Repeat the lines below exactly as written, please, from the line with "7: (232, 194, 0.58)" to the line with "18: (233, 136, 0.62)", both lines included, and no others.
*** Information supplied Section Begins ***
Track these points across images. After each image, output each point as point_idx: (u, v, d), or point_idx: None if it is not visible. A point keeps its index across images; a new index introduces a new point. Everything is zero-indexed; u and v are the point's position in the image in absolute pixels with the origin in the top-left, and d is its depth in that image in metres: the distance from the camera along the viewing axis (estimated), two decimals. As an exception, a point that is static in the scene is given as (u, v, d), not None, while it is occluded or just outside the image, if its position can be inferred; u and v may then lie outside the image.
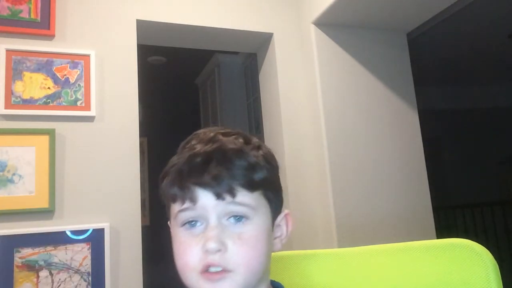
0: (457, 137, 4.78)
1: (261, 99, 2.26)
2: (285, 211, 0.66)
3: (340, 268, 0.76)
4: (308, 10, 2.01)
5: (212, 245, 0.56)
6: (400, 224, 1.89)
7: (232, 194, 0.58)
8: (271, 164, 0.63)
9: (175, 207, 0.60)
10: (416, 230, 1.91)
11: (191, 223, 0.59)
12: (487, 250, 0.62)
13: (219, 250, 0.56)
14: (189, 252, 0.58)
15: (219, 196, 0.58)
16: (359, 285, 0.73)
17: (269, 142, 2.12)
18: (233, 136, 0.62)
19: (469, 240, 0.64)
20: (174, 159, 0.62)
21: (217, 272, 0.56)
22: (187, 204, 0.59)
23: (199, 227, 0.59)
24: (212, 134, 0.62)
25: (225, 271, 0.56)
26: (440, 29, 2.89)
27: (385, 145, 1.96)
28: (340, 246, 1.77)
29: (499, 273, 0.61)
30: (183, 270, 0.59)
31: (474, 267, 0.62)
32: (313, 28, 1.97)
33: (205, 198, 0.58)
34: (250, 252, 0.57)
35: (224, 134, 0.62)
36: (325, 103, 1.91)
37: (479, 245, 0.63)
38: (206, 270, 0.56)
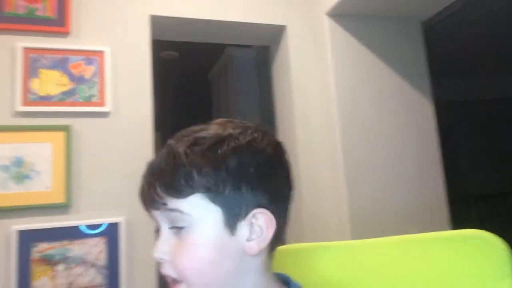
0: (472, 127, 4.71)
1: (274, 92, 2.25)
2: (256, 209, 0.58)
3: (352, 260, 0.75)
4: (321, 1, 1.99)
5: (154, 254, 0.58)
6: (415, 216, 1.88)
7: (160, 203, 0.57)
8: (230, 159, 0.56)
9: None
10: (430, 221, 1.90)
11: (158, 231, 0.61)
12: (502, 241, 0.62)
13: (163, 259, 0.58)
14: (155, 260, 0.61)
15: (152, 206, 0.59)
16: (372, 277, 0.72)
17: (282, 135, 2.12)
18: (187, 138, 0.59)
19: (484, 231, 0.64)
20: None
21: (172, 281, 0.58)
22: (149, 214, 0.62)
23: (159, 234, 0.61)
24: (167, 147, 0.61)
25: (176, 281, 0.57)
26: (456, 18, 2.83)
27: (399, 136, 1.94)
28: (353, 239, 1.76)
29: None
30: None
31: (490, 257, 0.61)
32: (326, 19, 1.95)
33: (150, 209, 0.60)
34: (190, 262, 0.56)
35: (182, 136, 0.60)
36: (338, 95, 1.90)
37: (494, 235, 0.63)
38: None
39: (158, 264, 0.59)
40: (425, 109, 2.02)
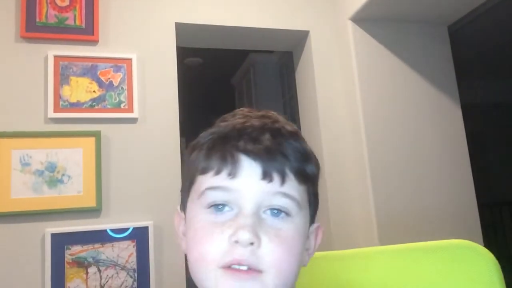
0: (502, 131, 4.59)
1: (298, 97, 2.25)
2: (317, 223, 0.55)
3: (341, 270, 0.74)
4: (344, 6, 1.99)
5: (246, 235, 0.45)
6: (444, 221, 1.84)
7: (283, 178, 0.47)
8: (317, 161, 0.54)
9: (203, 182, 0.49)
10: (460, 227, 1.86)
11: (218, 206, 0.48)
12: (489, 251, 0.62)
13: (251, 244, 0.45)
14: (210, 240, 0.46)
15: (266, 175, 0.47)
16: (360, 286, 0.71)
17: (307, 140, 2.11)
18: (284, 119, 0.53)
19: (471, 241, 0.64)
20: (211, 130, 0.51)
21: (245, 271, 0.45)
22: (221, 179, 0.47)
23: (227, 212, 0.47)
24: (261, 112, 0.53)
25: (253, 270, 0.45)
26: (482, 20, 2.79)
27: (427, 141, 1.92)
28: (381, 245, 1.74)
29: (502, 273, 0.61)
30: (197, 262, 0.47)
31: (478, 267, 0.61)
32: (350, 24, 1.95)
33: (249, 173, 0.47)
34: (285, 253, 0.47)
35: (273, 115, 0.53)
36: (363, 101, 1.89)
37: (481, 246, 0.63)
38: (229, 266, 0.45)
39: (232, 246, 0.45)
40: (453, 112, 1.99)
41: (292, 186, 0.48)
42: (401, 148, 1.88)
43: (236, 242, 0.45)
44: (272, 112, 0.54)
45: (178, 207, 0.56)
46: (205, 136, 0.51)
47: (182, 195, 0.55)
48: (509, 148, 4.56)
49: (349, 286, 0.71)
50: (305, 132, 2.15)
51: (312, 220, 0.53)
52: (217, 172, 0.47)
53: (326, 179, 1.91)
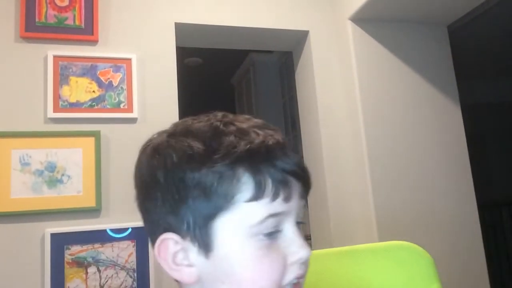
0: (502, 131, 4.59)
1: (298, 97, 2.25)
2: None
3: None
4: (344, 6, 1.99)
5: (308, 253, 0.47)
6: (444, 221, 1.85)
7: (307, 192, 0.50)
8: None
9: (251, 209, 0.45)
10: (460, 227, 1.86)
11: (271, 233, 0.46)
12: (426, 251, 0.68)
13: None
14: (276, 268, 0.45)
15: (304, 194, 0.49)
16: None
17: (306, 140, 2.12)
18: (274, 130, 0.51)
19: (410, 243, 0.69)
20: (234, 149, 0.45)
21: (297, 283, 0.48)
22: (278, 204, 0.45)
23: (275, 237, 0.47)
24: (259, 121, 0.51)
25: (302, 280, 0.49)
26: (482, 20, 2.79)
27: (426, 142, 1.92)
28: (381, 245, 1.75)
29: (437, 271, 0.67)
30: None
31: (416, 266, 0.67)
32: (350, 24, 1.95)
33: (296, 195, 0.48)
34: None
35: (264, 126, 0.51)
36: (363, 101, 1.89)
37: (419, 246, 0.68)
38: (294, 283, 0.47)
39: (291, 265, 0.47)
40: (453, 113, 1.99)
41: (307, 196, 0.50)
42: (401, 148, 1.88)
43: (301, 260, 0.47)
44: (264, 121, 0.51)
45: (171, 235, 0.48)
46: (230, 152, 0.45)
47: (186, 220, 0.47)
48: (509, 149, 4.56)
49: None
50: (305, 132, 2.15)
51: None
52: (275, 197, 0.45)
53: (326, 179, 1.91)
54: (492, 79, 4.62)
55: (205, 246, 0.47)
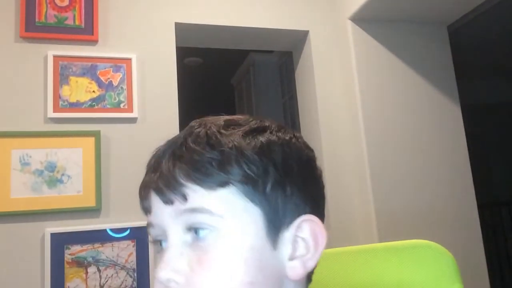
*** Information supplied Section Ends ***
▸ Answer space
7: (232, 194, 0.58)
8: (271, 164, 0.63)
9: (175, 207, 0.60)
10: (416, 230, 1.91)
11: (191, 223, 0.59)
12: (487, 250, 0.62)
13: (219, 250, 0.56)
14: (189, 252, 0.58)
15: (219, 196, 0.58)
16: (359, 285, 0.73)
17: (269, 142, 2.12)
18: (233, 136, 0.62)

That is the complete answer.